Знаю, не всем это нравится. Мне страшно, Саймон. Каждый день. Теперь и ты знаешь, каково это. Ты же и сам боишься.
— Не понимаю тебя, — хрипло отвечает Саймон.
— Всё ты прекрасно понял. Ты впервые в жизни чувствуешь то же, что и я, — опасность повсюду. И тебе это не по душе.
У Саймона стучит в висках. Правда в словах Роберта пригвоздила его, как булавка мотылька, и он отчаянно бьётся.
— Ты просто завидуешь, — шипит он. — Вот и всё. Ты бы и сам мог жить, как я, если б попытался, но ты палец о палец не ударишь. Вот и завидуешь — завидуешь! — что я так могу!
Роберт, слегка пошатнувшись, резко отворачивается. Потом снова смотрит на Саймона, глаза налились кровью.
— Ты такой же, как все, — цедит он, — как все эти манерные педики, художники и сраные «медведи»[26]. Вы твердите о своих правах и свободах, орёте на всех парадах, а на самом деле ваш предел мечтаний — отыметь какого-нибудь байкера в притоне на Фолсом-стрит или обкончать пол в бане. Вы отстаиваете право на беспечность, хотите быть как прочие белые мужчины — любые гетеро. Но вы не такие. Тем и опасен «Пурпур»: там вы забываетесь.
Саймон весь горит от унижения. «Иди ты в жопу, — хочет он сказать. — В жопу, в жопу, в жопу!» Но речь Роберта повергла его в молчание, наполнив стыдом и гневом, — почему эти чувства столь нераздельны? Развернувшись, он выходит из дома и устремляется в туманный вечерний Кастро — туда, где огни и где, кажется, его всегда ждут мужчины.
Новички в «Пурпуре» — жалкое зрелище: лет по шестнадцать, перепуганные, танцевать не умеют. И народу мало, всего несколько парочек жмутся по углам или толкутся возле платформ. После смены Адриан на взводе. «Уёбываем из этого проклятого места», — бубнит он, вытираясь полотенцем. Саймон с ним согласен. Он садится к Адриану в машину, и они объезжают клубы Кастро, но хозяин клуба «У Альфи» болен, а в «Кью-Ти» так же уныло, как в «Пурпуре», и Адриан, круто развернувшись, направляется в деловой район.
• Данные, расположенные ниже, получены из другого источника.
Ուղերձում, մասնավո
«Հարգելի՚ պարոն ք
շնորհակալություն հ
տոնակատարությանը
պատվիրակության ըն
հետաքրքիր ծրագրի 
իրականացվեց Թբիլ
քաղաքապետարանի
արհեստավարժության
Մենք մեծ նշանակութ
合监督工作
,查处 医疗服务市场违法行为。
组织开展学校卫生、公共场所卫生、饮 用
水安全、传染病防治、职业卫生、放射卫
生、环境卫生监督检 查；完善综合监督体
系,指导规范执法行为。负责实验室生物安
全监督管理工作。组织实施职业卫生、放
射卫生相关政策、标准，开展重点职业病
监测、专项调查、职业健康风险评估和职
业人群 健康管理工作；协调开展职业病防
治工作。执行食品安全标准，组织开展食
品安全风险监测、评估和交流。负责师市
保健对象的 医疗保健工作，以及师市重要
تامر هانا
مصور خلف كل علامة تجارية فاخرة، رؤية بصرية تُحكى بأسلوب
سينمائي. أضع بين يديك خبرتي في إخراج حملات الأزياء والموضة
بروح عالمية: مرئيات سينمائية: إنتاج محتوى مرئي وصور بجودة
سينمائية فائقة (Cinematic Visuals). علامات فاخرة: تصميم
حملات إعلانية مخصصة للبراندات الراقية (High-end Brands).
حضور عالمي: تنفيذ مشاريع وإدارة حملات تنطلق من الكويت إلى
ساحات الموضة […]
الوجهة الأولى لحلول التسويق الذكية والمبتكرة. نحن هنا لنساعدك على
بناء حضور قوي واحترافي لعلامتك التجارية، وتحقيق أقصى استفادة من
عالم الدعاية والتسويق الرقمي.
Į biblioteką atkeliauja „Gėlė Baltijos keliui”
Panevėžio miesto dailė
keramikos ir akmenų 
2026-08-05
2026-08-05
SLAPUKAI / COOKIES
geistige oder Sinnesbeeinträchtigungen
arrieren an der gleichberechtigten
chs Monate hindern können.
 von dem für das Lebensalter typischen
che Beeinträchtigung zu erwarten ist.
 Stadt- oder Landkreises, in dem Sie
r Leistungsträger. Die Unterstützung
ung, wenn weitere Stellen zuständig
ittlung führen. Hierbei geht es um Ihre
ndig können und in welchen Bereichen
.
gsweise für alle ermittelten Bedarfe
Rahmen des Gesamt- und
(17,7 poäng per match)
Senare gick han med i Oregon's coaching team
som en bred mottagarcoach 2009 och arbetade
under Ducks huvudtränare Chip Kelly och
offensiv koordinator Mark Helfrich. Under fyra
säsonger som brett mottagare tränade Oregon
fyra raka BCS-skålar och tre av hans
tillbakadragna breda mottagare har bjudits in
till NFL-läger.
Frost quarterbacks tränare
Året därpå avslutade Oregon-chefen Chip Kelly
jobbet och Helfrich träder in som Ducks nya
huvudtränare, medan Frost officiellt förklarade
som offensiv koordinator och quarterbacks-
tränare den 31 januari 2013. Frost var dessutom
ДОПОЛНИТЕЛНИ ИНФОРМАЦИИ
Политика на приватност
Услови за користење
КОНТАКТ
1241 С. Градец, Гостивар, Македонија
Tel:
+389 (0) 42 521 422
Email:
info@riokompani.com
Все тамошние дыры, Свободные бани, закрыты. Останавливаются у магазина эротики на Фолсом-стрит. «ВСЁ ДЛЯ УДОВОЛЬСТВИЯ», — гласит реклама, но кабинки для просмотра видео заняты, а в салоне никого. В банях «Бут Кэмп» на Брайент-стрит пусто. Под конец оказываются в «кожаном»[27] клубе «Звери» — ни у Адриана, ни у Саймона нет кожаных костюмов, зато здесь хотя бы есть люди, и то хорошо. Они оставляют одежду в раздевалке, и Адриан ведёт Саймона сквозь тёмный лабиринт комнат. Мужчины в кожаных гамашах и собачьих ошейниках седлают друг друга, пляшут на стенах тени. Адриан исчезает за углом с парнишкой в конской сбруе, а Саймон не может себя заставить ни к кому прикоснуться. Он ждёт Адриана у входа, тот возвращается через час — зрачки расширены, губы влажные, красные.
Адриан везёт его домой, Саймон еле дышит. Всё в порядке, ничего непоправимого он не совершил — пока что. Они останавливаются в квартале от дома Саймона и Роберта, пару секунд смотрят друг на друга, прежде чем Саймон тянет руки к Адриану, — так всё и начинается.
Клара стоит на сцене в круге голубого света. Сцена — небольшой помост для музыкантов; зрители сидят за столиками и на табуретах у стойки бара. Трудно сказать, кто из них пришёл сюда ради Клары, а кто просто завсегдатаи. Клара в мужском смокинге, брюках в тонкую полоску и вишнёвых «мартинсах». Все трюки она выполняет умело, но ничего сверхъестественного в них нет; фокусы хитроумны, изящны, работает она чисто, но по-заученному, как выпускница на защите диплома. Саймон помешивает соломинкой мартини, раздумывая, что ей сказать. Больше года подготовки — и что в итоге? Фокусы с платками в единственном заведении, где согласились её принять, — джаз-клубе на Филмор-стрит, чьи гости уже расходятся, исчезая в прохладе весенней ночи.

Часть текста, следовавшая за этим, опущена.